## TEXT FOR ANALYSIS

- - -

Equalizer Spring Installation

’67 Volkswagen Beetle — Equalizer Spring Installation

This article was submitted by reader and ’67 enthusiast Richard (Dick) Diaz. Thank you very much for your contributions to 1967beetle.com.

I am not sure about this 1967 Volkswagen Bug which I purchased nearly a year or so ago–it has taken over my life! In a positive way I want to add! Luckily for me, I was fortunate enough to stumble across 1967Beetle.com on one of my many trips through cyberspace looking at other 1967 VW Bugs, trying to see what is missing from my Bug.

I have tried hard not to make this project a “checkbook restoration,” but I do have limitations on what I can do myself, how much money I have and how much money my wife thinks I am spending! My rule has been to not try anything that requires a special tool, knowing that I have only so much time on this earth to use special tools and I have used up 66 years of my life to get to this point! I had written an early article for 1967Beetle.com on the purchase of my 1967 VW Bug and what mistakes I made in selecting this particular car. This article, Equalizing Spring Installation, comes at the urging of Jay Salser and Eric Shoemaker of 1967Beetle.com to hopefully help others that may want to pursue a similar project. The Equalizer Spring had been removed from my car when the previous owner lowered the car for the increasingly popular California Look!

This article is about my discovery of, and installation of, the missing Equalizer Spring that Volkswagen had installed in the 1967 year and early 1968 year VW Bugs. To complicate things, the Equalizer Spring goes by many names, making it elusive to what its true function really is: Rear Anti-Roll Bar, Z-Bar and Sway Bar. From what I have read, the Volkswagen engineers had it right the first time! According to Volkswagen’s Official Service Manual, Beetle and Karmann Ghia 1966, 1967, 1968, 1969, Bentley Publishers, the Equalizer Spring is a side-to-side torsion bar connected to the axle tubes. It is designed to provide an additional progressive spring action to assist rear torsion bars when under load. The Equalizer Spring was added in 1967 because in 1967 the torsion bar was softened for a softer ride and the Equalizer Spring made up the difference and came into use only when there was a heavy load over the rear axle.

’67 Volkswagen Beetle — Equalizer Spring Installation

’67 Volkswagen Beetle — Equalizer Spring Installation

“Z-Bar” comes close to an accurate description of this part simply because after installation the configuration resembles the shape of the letter “Z”! But the function of an Equalizer Spring has nothing to do with sway, or preventing a roll! At least that is what I have read; it simply equalizes the weight over the rear swing axle when under a load! But then read the forums and you will find a difference of opinion of its function by each author, and whether the Equalizer Spring is even needed. It does make me wonder, though, why they installed it for one year only! Just the same, I hate to have missing original parts!

- - -

## TASK OBJECTIVE
Please reproduce word for word the passage of the equalizer spring article that starts with the words "I have tried" and stops after the words "popular California Look!".

## INFORMATION GIVEN
- - -

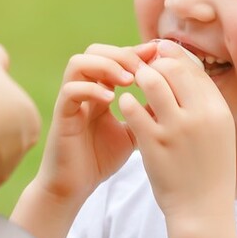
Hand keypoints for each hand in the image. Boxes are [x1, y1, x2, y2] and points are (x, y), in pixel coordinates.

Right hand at [35, 42, 157, 204]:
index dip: (135, 52)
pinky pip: (70, 91)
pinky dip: (91, 90)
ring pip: (78, 63)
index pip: (114, 56)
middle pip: (95, 50)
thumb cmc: (101, 159)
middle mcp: (83, 90)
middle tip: (143, 69)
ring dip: (106, 66)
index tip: (157, 55)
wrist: (75, 187)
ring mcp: (70, 101)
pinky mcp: (61, 116)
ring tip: (128, 80)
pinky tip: (111, 99)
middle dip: (122, 54)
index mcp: (100, 90)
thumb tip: (175, 95)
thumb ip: (147, 112)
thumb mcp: (134, 131)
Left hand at [118, 40, 235, 219]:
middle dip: (154, 65)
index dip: (174, 57)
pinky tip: (126, 105)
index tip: (160, 56)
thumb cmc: (209, 169)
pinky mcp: (153, 144)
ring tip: (133, 84)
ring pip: (150, 81)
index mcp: (219, 110)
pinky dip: (127, 102)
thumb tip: (186, 68)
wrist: (202, 209)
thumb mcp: (219, 132)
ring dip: (139, 78)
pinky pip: (133, 108)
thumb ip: (205, 102)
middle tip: (143, 70)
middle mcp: (200, 116)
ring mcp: (176, 129)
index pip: (194, 69)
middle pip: (172, 68)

- - -

## EXERCISE RESULT
I have tried hard not to make this project a “checkbook restoration,” but I do have limitations on what I can do myself, how much money I have and how much money my wife thinks I am spending! My rule has been to not try anything that requires a special tool, knowing that I have only so much time on this earth to use special tools and I have used up 66 years of my life to get to this point! I had written an early article for 1967Beetle.com on the purchase of my 1967 VW Bug and what mistakes I made in selecting this particular car. This article, Equalizing Spring Installation, comes at the urging of Jay Salser and Eric Shoemaker of 1967Beetle.com to hopefully help others that may want to pursue a similar project. The Equalizer Spring had been removed from my car when the previous owner lowered the car for the increasingly popular California Look!